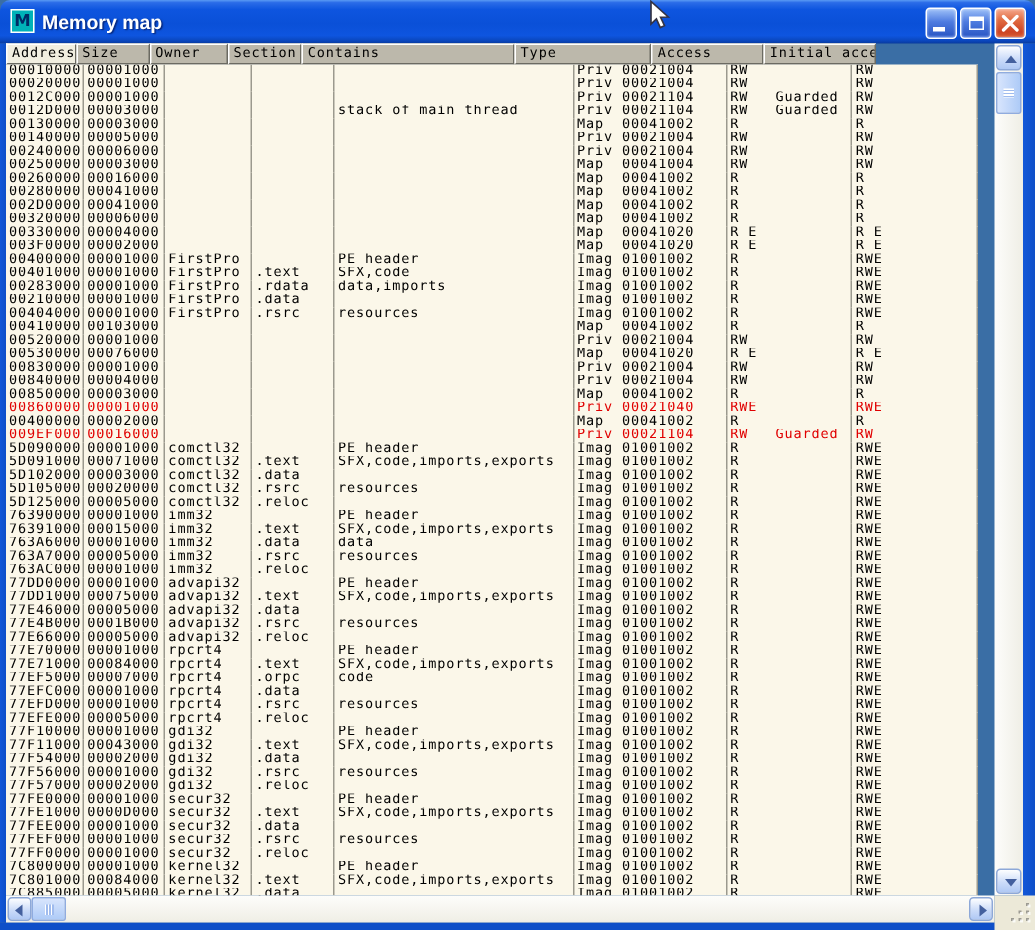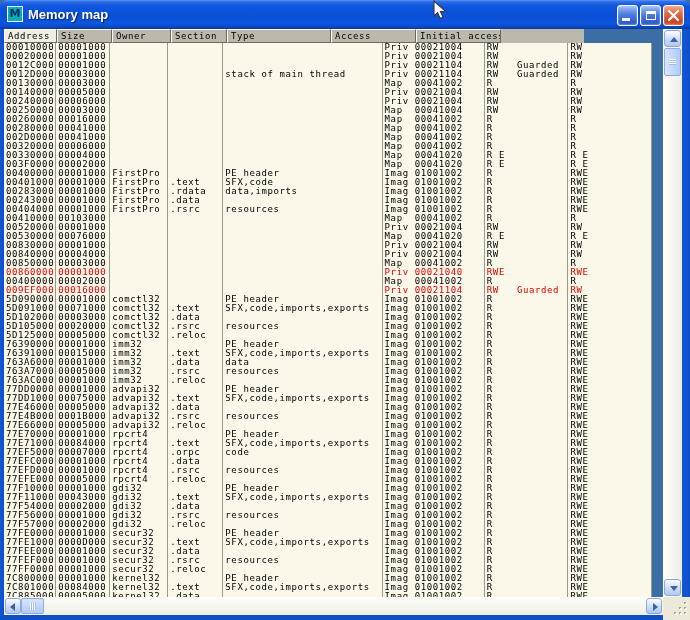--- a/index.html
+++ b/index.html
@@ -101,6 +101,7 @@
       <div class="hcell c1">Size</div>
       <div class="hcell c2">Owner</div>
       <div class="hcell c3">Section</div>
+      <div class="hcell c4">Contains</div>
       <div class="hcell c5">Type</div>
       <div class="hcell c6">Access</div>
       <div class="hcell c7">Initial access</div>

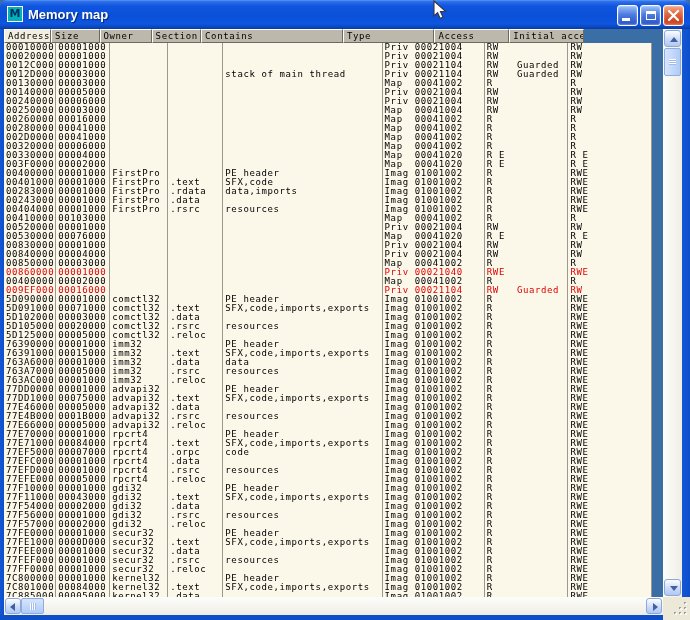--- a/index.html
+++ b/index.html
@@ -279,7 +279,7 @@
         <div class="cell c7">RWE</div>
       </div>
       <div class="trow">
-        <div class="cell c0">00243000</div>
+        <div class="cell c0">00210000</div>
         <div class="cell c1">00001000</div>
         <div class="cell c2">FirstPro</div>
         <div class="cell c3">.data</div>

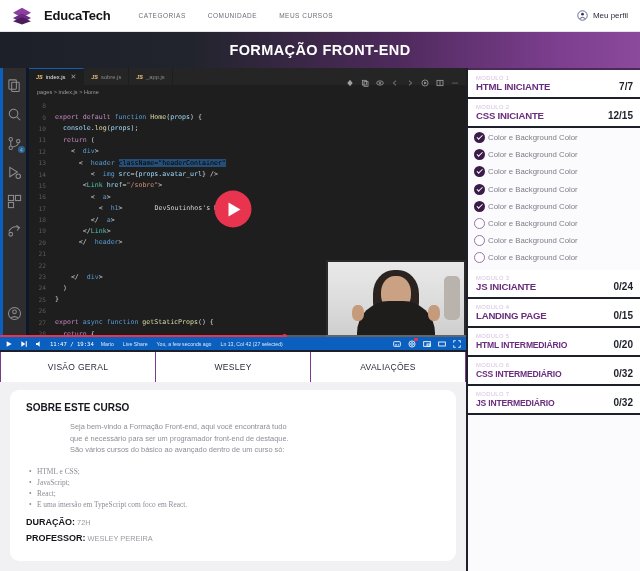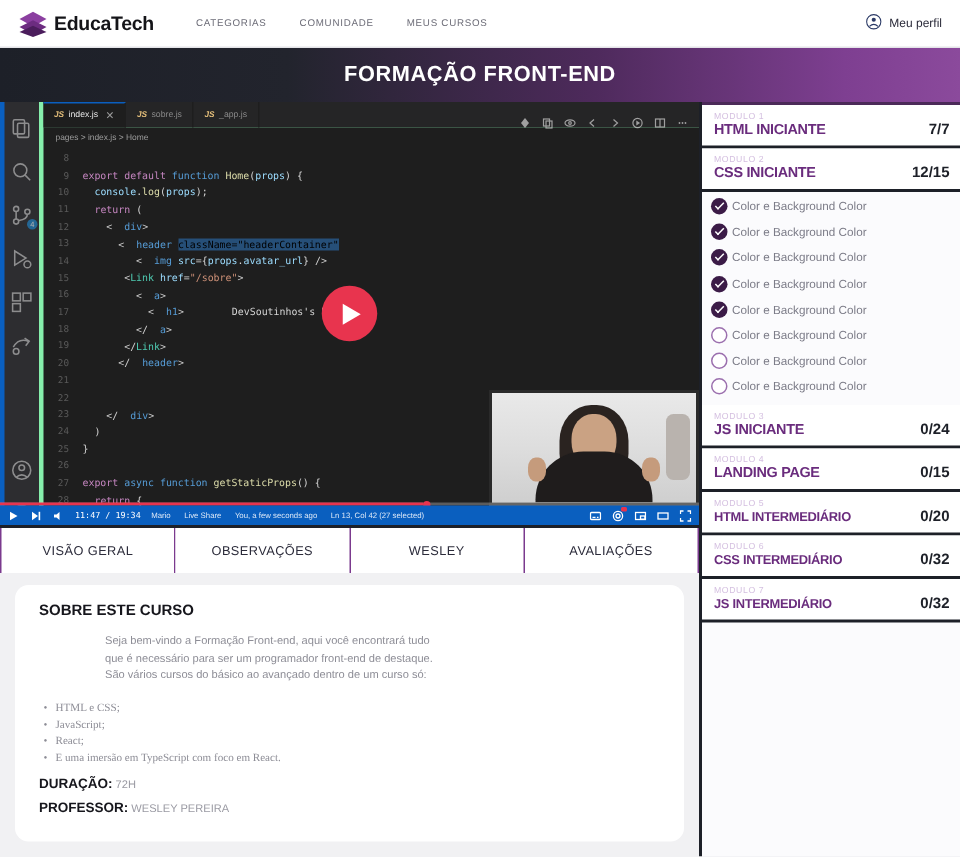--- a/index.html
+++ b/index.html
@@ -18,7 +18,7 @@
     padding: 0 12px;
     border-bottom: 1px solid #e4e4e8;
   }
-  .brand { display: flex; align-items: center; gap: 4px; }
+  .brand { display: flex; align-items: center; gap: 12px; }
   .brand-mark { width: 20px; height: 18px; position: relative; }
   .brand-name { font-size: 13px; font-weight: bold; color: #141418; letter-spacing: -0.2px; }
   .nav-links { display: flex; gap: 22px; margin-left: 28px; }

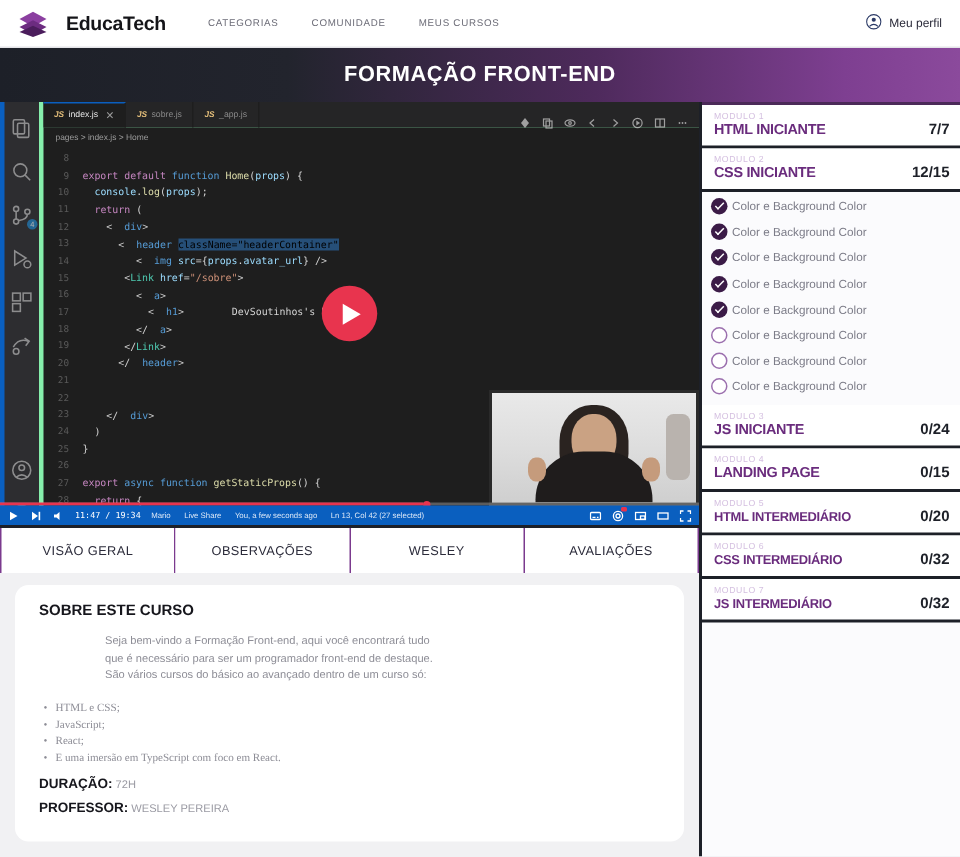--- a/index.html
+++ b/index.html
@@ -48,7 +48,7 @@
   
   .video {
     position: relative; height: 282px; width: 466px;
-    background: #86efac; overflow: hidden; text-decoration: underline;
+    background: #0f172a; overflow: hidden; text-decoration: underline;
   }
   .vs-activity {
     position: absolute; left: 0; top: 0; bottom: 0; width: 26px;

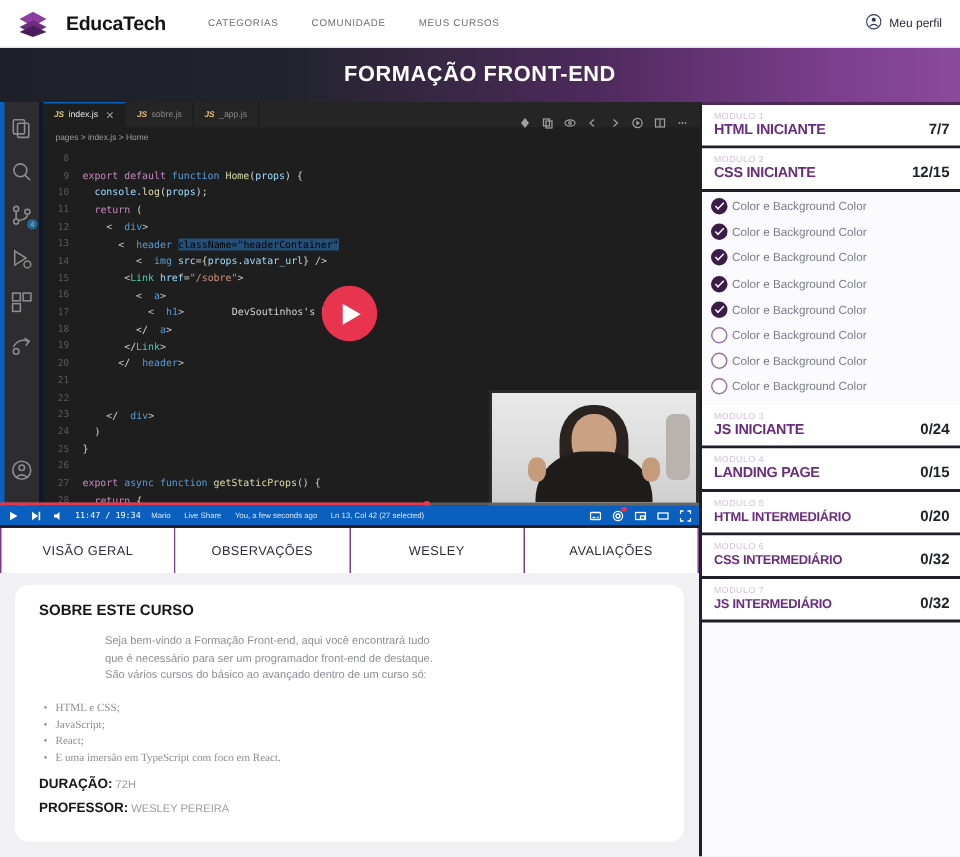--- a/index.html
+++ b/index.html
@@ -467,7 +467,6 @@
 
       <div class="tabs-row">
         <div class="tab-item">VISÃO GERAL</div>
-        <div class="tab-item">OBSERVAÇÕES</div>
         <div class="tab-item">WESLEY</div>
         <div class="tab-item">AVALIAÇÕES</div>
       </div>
__________________________________________________
* [Task objective] What the answer needs is every line from the data above with "left" in it.

* [Exercise response]
   .nav-links { display: flex; gap: 22px; margin-left: 28px; }
     position: absolute; left: 0; top: 0; bottom: 0; width: 26px;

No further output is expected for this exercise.